Among the lines below, restate word for word only those from the line with "hfov_deg: 33.4" through the line with "focal_mm: 40", with both end lines kept.

◆ ◆ ◆ ◆

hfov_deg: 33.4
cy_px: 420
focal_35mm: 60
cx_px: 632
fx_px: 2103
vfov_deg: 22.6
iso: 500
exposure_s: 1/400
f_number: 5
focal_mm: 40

◆ ◆ ◆ ◆

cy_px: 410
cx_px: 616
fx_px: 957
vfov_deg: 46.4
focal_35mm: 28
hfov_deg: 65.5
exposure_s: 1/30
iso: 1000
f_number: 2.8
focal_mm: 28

◆ ◆ ◆ ◆

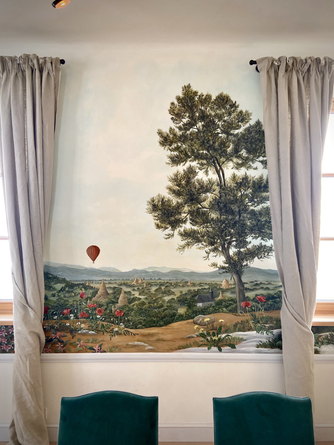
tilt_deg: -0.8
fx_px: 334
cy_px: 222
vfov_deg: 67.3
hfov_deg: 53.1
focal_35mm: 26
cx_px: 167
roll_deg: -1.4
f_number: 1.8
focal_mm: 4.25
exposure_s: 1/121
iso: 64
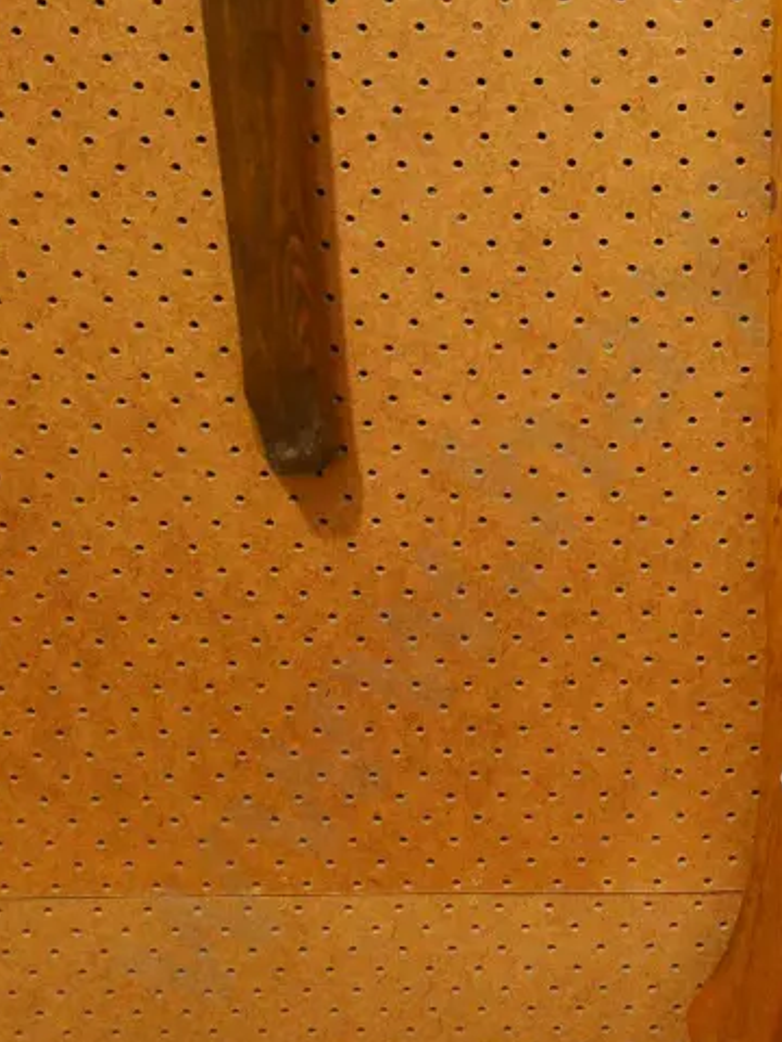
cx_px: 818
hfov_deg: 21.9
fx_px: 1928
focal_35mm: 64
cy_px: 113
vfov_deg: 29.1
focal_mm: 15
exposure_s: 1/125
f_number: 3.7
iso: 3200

◆ ◆ ◆ ◆

**Response to the exercise:**
hfov_deg: 33.4
cy_px: 420
focal_35mm: 60
cx_px: 632
fx_px: 2103
vfov_deg: 22.6
iso: 500
exposure_s: 1/400
f_number: 5
focal_mm: 40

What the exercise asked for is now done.